From the material below, copy every line in which the word "Ekle" occurs.

────────────────────

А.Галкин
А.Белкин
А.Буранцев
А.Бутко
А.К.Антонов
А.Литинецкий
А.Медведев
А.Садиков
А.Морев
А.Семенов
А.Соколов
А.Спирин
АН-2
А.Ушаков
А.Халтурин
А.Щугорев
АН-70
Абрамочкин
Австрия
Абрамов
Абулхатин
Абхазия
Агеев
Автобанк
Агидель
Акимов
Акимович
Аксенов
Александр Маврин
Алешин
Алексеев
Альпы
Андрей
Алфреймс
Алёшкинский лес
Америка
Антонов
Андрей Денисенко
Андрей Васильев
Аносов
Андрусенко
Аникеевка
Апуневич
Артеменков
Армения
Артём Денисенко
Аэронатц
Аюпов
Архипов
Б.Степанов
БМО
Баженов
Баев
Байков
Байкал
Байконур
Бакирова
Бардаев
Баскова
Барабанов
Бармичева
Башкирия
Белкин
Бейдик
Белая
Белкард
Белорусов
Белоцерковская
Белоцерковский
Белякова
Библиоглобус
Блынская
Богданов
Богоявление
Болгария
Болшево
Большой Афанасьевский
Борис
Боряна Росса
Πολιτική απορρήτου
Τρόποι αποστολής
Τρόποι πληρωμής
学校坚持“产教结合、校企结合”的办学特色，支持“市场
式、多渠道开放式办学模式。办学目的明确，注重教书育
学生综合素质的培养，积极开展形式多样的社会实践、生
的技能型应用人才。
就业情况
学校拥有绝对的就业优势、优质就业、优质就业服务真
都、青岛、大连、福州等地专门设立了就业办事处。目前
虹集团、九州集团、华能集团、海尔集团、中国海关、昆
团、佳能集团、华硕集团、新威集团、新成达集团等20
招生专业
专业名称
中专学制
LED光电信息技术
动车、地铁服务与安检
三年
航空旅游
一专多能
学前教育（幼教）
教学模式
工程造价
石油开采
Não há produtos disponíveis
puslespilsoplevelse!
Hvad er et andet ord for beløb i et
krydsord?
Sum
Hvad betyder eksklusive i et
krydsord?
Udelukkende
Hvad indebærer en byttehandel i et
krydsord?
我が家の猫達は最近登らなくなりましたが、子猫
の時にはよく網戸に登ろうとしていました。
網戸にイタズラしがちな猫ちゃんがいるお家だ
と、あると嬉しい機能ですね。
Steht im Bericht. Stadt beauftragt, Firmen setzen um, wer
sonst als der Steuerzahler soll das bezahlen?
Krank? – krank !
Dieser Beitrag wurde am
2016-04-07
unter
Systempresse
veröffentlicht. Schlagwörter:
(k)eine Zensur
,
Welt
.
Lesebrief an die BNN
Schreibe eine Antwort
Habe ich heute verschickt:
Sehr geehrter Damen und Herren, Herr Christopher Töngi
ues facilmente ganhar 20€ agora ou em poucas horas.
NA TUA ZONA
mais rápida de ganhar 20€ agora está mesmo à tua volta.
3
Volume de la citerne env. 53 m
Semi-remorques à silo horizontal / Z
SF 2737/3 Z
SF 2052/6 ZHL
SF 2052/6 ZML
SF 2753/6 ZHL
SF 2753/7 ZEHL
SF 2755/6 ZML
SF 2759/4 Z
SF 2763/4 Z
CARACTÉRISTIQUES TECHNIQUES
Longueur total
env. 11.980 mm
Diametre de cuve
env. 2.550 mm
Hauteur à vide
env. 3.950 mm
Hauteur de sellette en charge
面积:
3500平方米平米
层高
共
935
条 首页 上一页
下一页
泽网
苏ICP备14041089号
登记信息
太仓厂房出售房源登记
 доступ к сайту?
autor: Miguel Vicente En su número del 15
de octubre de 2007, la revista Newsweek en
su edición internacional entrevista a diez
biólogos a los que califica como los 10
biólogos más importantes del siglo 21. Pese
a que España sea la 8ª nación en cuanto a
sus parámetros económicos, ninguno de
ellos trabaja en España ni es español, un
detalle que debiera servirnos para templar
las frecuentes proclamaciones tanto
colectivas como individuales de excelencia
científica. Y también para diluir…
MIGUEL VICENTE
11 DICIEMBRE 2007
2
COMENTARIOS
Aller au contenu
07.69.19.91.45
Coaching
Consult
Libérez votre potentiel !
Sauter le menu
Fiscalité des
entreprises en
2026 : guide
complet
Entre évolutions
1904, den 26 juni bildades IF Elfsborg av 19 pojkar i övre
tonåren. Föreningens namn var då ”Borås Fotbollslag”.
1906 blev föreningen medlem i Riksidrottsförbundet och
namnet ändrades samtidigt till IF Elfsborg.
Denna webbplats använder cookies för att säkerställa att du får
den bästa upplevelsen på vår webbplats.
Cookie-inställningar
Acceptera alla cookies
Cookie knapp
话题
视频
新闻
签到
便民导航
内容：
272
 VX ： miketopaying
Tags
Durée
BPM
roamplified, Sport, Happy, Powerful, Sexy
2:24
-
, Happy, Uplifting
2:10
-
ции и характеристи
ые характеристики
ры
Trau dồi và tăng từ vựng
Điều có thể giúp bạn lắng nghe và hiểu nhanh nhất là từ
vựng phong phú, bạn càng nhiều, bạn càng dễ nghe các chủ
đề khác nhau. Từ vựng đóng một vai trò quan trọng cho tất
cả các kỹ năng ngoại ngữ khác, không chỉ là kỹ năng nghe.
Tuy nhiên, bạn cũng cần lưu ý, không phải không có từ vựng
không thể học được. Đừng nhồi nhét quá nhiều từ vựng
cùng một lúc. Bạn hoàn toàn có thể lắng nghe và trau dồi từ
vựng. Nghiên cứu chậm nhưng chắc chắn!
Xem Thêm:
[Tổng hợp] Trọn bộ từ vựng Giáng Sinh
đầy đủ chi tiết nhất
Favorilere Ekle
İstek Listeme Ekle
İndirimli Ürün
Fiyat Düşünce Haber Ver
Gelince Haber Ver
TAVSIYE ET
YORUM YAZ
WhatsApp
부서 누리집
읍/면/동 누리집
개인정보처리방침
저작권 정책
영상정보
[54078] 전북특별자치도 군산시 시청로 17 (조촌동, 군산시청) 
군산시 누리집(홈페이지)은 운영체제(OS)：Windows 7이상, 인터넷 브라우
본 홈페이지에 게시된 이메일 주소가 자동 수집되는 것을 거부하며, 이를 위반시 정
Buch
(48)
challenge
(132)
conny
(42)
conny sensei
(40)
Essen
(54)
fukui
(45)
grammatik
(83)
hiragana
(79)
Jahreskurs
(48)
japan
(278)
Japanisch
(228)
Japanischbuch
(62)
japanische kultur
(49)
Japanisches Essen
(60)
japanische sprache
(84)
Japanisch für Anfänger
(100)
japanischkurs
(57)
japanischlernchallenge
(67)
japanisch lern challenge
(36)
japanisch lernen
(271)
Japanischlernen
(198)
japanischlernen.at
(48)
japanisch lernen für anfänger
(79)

────────────────────

■ ANSWER BELOW
Favorilere Ekle
İstek Listeme Ekle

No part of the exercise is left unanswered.